To test feasibility, the study uses the Anthropic Economic Index (AEI) dataset of Claude.ai conversations from Taiwan (7,729 records collected during 13–20 November 2025). Descriptive analyses of task type, collaboration mode, autonomy level, and success rate serve as the empirical vehicle. Three operational modes of human‑AI collaboration emerge: (a) direct execution, where the AI performs most steps with minimal human oversight; (b) iterative refinement, where AI outputs are repeatedly revised through human feedback; and (c) human‑led, where the researcher drives the process and the AI acts as a supportive tool. The analysis highlights that human intervention is indispensable at stages requiring judgment—research‑question refinement, theoretical integration, ethical review, and nuanced result interpretation—where AI performance declines or “hallucinates.” Conversely, AI excels in well‑structured, bounded tasks such as data cleaning, code scaffolding, and drafting, dramatically reducing time costs.

The paper situates its contribution within three perspectives on human‑AI interaction: the tool view (AI as efficiency enhancer), the collaboration view (complementary strengths), and the agency view (autonomous agents).
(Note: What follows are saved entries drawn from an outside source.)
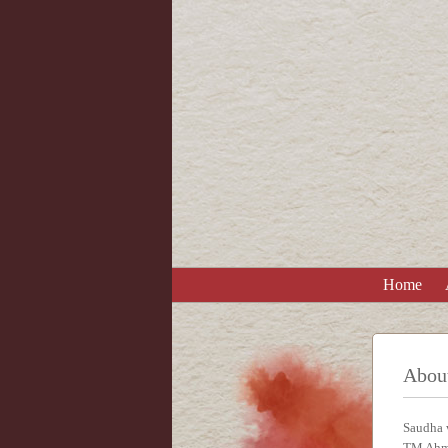
Home
Abou
Saudha w
TM Ahm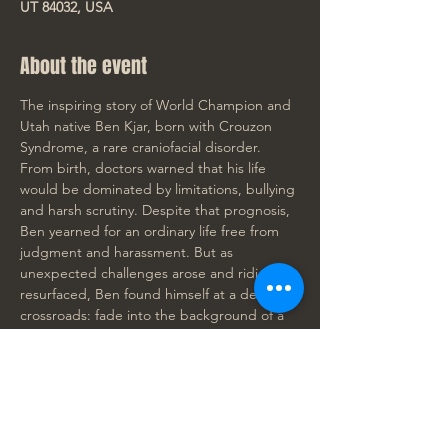
UT 84032, USA
About the event
The inspiring story of World Champion and 
Utah native Ben Kjar, born with Crouzon 
Syndrome, a rare craniofacial disorder. 
From birth, doctors warned that his life 
would be dominated by limitations, bullying 
and harsh scrutiny. Despite that prognosis, 
Ben yearned for an ordinary life free from 
judgment and harassment. But as 
unexpected challenges arose and ridicule 
resurfaced, Ben found himself at a defining 
crossroads: fade into the background of a 
"normal" life, or fully embrace his 
difference and boldly stand out. 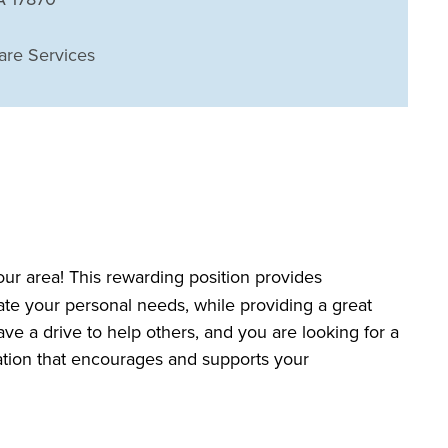
are Services
our area! This rewarding position provides
date your personal needs, while providing a great
ave a drive to help others, and you are looking for a
zation that encourages and supports your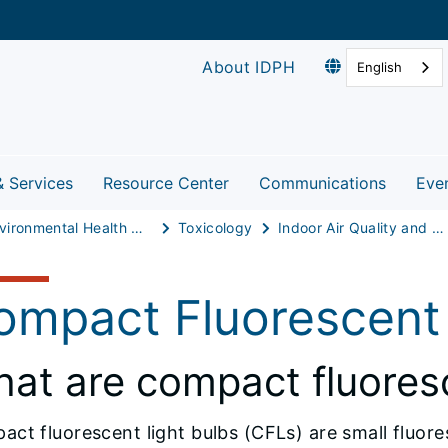
About IDPH
English
& Services
Resource Center
Communications
Eve
Environmental Health Protection
Toxicology
Indoor Air Quality and Healthy Homes
ompact Fluorescent 
at are compact fluoresc
ct fluorescent light bulbs (CFLs) are small fluore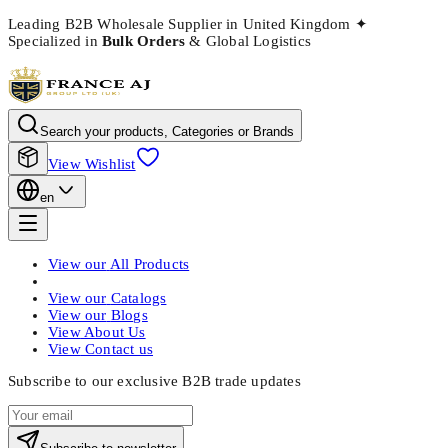
Leading B2B Wholesale Supplier in United Kingdom
✦
Specialized in
Bulk Orders
& Global Logistics
Search your products, Categories or Brands
View Wishlist
en
View our
All Products
View our
Catalogs
View our
Blogs
View
About Us
View
Contact us
Subscribe to our exclusive B2B trade updates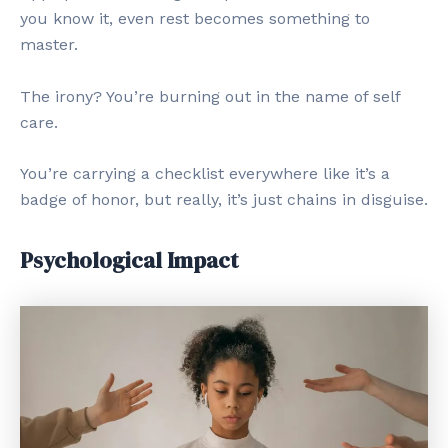
you know it, even rest becomes something to
master.
The irony? You’re burning out in the name of self
care.
You’re carrying a checklist everywhere like it’s a
badge of honor, but really, it’s just chains in disguise.
Psychological Impact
By integrating these, the workflow balances efficiency with scholarly rigor. Limitations include reliance on a single platform, a cross‑sectional snapshot, and inherent AI reliability risks. The author calls for future work that expands to multiple AI platforms, cross‑national datasets, and robust verification mechanisms, as well as deeper ethical and legal frameworks. In sum, the study offers a replicable, transparent framework that demonstrates how AI agents can augment, rather than replace, critical human judgment in humanities and social‑science research.